Hundred rural schools to benefit from Gigabit internet connectivity
The UK government announced yesterday that 100 primary schools in rural parts of England would benefit from a £3 million pilot project to provide them with Gigabit capable Fibre-to-the-Premises (FTTP) broadband connectivity in the “next few months”.
This particular initiative falls under the umbrella of the government’s £190 million Local Full Fibre Networks (LFFN) programme.
It appears that public funding will only go towards the cost of civil engineering works to develop the networks themselves, and a number of ISPs have already made contact with the schools to establish individual building plans.

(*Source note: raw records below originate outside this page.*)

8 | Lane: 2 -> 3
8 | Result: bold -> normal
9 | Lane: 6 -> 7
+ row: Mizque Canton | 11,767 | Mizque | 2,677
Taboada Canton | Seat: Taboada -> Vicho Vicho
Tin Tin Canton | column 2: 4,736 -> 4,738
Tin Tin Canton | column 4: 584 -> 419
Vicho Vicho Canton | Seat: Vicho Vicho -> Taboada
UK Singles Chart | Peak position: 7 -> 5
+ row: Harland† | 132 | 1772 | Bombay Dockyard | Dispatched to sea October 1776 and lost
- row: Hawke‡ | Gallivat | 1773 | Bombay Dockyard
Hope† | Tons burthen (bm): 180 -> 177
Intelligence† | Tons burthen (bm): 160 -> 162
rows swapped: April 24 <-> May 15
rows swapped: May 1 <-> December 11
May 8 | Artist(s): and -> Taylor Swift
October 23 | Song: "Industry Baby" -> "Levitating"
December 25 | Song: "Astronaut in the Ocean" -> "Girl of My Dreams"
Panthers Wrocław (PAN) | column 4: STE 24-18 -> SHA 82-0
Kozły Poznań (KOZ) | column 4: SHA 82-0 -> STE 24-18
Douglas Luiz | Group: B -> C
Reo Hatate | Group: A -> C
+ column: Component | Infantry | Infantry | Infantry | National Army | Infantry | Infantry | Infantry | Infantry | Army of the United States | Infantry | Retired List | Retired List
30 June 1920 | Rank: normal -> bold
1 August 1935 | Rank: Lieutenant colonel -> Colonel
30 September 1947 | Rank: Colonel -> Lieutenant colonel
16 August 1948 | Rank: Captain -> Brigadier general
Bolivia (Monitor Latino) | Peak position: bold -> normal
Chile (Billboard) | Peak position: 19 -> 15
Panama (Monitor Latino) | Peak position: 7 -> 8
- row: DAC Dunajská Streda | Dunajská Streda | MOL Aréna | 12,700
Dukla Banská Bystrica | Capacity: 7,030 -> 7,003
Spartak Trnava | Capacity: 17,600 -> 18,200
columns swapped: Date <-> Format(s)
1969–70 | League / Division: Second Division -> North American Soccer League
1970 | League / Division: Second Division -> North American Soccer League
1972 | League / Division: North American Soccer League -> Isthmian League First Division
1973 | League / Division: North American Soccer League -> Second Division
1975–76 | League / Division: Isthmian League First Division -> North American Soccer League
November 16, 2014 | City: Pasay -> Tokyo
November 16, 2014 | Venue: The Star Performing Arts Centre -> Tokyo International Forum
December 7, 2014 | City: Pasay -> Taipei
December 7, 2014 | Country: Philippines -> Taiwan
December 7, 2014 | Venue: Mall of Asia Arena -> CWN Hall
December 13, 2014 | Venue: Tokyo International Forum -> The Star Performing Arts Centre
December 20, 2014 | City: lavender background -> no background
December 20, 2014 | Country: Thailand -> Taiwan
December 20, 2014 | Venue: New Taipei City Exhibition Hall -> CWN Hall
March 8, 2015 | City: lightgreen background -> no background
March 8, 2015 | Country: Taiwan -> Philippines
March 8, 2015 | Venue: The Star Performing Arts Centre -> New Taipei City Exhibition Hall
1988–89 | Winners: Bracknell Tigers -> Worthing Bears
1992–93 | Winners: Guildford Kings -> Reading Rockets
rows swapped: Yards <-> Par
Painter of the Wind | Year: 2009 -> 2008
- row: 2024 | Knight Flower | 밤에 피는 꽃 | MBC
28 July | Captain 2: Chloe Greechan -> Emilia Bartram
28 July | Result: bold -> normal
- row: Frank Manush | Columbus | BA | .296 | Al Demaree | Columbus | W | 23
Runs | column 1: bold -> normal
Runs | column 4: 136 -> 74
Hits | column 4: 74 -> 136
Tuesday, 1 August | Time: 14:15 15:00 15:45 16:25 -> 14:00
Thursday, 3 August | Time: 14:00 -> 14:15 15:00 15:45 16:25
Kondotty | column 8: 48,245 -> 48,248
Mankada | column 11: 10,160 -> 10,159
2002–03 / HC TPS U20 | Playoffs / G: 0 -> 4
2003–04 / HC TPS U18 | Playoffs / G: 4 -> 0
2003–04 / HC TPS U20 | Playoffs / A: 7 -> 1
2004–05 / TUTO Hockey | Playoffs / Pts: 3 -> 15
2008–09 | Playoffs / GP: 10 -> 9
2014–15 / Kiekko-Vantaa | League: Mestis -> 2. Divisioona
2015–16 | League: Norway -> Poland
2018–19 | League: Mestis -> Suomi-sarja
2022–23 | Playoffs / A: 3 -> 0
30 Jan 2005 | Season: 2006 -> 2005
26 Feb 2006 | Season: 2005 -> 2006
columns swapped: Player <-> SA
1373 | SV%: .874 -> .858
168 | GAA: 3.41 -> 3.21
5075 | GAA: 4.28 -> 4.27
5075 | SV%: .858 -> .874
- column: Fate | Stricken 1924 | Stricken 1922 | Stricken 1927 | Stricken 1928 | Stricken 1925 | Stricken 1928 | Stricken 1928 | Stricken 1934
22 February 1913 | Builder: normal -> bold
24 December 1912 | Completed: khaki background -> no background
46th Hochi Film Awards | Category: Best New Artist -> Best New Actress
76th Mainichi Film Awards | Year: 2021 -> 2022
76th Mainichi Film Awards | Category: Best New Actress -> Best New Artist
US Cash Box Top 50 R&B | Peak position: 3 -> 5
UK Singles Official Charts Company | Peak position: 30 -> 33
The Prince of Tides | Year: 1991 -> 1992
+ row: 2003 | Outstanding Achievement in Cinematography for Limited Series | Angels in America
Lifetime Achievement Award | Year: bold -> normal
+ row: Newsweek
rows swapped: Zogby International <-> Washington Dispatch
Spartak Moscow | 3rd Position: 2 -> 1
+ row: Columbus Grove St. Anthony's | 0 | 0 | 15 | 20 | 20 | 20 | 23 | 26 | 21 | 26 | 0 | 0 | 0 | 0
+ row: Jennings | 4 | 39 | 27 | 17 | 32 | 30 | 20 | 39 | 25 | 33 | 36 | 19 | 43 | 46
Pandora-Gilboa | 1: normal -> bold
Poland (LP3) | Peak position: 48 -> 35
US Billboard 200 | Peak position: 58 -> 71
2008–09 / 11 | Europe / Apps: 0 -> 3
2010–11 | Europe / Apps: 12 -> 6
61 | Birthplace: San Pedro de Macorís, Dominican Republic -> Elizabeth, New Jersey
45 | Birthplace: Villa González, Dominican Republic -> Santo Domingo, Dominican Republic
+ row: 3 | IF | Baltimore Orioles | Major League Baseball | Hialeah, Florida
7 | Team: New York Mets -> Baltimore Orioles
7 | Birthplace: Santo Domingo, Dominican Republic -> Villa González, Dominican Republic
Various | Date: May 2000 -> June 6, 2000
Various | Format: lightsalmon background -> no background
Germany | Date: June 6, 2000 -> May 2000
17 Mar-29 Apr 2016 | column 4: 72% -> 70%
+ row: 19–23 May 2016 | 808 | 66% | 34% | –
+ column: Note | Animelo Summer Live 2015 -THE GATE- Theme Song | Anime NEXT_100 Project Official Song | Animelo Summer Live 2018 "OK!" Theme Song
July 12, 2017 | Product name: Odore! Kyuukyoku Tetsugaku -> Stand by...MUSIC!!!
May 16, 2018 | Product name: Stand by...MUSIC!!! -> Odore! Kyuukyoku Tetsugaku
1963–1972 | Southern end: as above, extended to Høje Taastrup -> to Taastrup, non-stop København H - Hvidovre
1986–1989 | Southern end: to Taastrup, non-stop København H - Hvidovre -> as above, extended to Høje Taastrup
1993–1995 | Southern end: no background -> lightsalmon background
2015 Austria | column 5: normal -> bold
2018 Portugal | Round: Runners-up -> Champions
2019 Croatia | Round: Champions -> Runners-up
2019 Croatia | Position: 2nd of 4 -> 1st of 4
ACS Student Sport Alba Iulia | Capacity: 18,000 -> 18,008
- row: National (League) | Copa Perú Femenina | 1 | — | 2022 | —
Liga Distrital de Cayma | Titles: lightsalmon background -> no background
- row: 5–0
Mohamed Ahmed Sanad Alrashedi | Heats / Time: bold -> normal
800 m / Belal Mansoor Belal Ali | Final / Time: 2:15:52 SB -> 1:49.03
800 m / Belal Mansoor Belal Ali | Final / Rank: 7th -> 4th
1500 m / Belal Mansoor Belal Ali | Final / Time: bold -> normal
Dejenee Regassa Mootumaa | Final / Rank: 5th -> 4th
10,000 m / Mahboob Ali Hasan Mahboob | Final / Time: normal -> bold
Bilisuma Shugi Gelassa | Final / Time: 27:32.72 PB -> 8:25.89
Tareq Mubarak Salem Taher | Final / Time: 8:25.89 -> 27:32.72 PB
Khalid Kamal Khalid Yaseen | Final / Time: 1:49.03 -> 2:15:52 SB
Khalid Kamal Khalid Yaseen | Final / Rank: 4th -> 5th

The Minister of State for Digital and the Creative Industries, Margot James, said: “This project is a great example of the government’s new ‘outside in’ approach to rolling out full fibre broadband, which is taking gigabit broadband to the hardest to reach rural areas first.
“As well as making a dramatic difference for students in the classroom, by using the schools as broadband hubs we are also making ultrafast broadband available to thousands of rural homes and businesses across the country more quickly.”
Three schools have already established the connection to faster networks, supposedly bringing their speeds from 0.5Mbps to a whooping 100Mbps in a matter of weeks. It is expected that the connections have the capacity to be upgraded to 1Gbps “should they wish to do so” in the future.
Managing director of Openreach’s Strategic Infrastructure Development, Kim Mears, commented: “We’re really pleased to be able to support the government’s drive to connect up schools with full fibre broadband through our Full Fibre Infrastructure Build programme, which enables schools not in our commercial roll out plans to still connect to our full fibre network – without incurring any build costs.
“Without fast, reliable connectivity there is the risk that children will miss out on what is now an essential learning tool, so being able to connect up schools in this way is great news.”
According to the government, this particular project will be “instrumental” in deciding how a further £200 million will be used as part of the LFFN Challenge Fund.